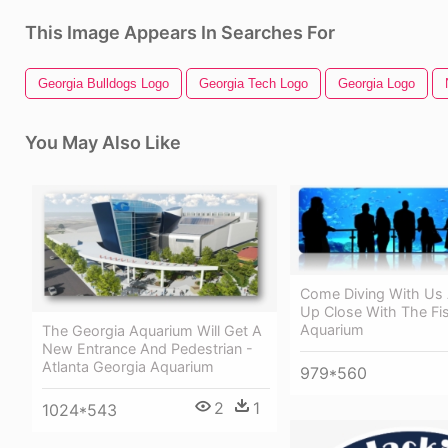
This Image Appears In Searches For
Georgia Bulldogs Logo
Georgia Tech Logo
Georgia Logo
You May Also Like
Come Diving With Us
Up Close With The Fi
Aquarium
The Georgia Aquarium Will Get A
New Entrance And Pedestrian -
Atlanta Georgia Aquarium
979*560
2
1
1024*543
========
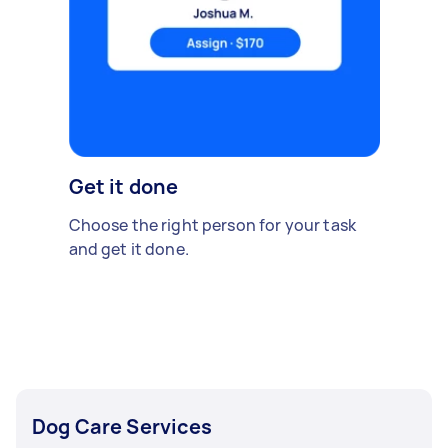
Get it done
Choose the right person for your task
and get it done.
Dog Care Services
========
§ Your task: Scan the records above for the string "With", then select every line that holds it.

§ Task solution:
Come Diving With Us
Up Close With The Fi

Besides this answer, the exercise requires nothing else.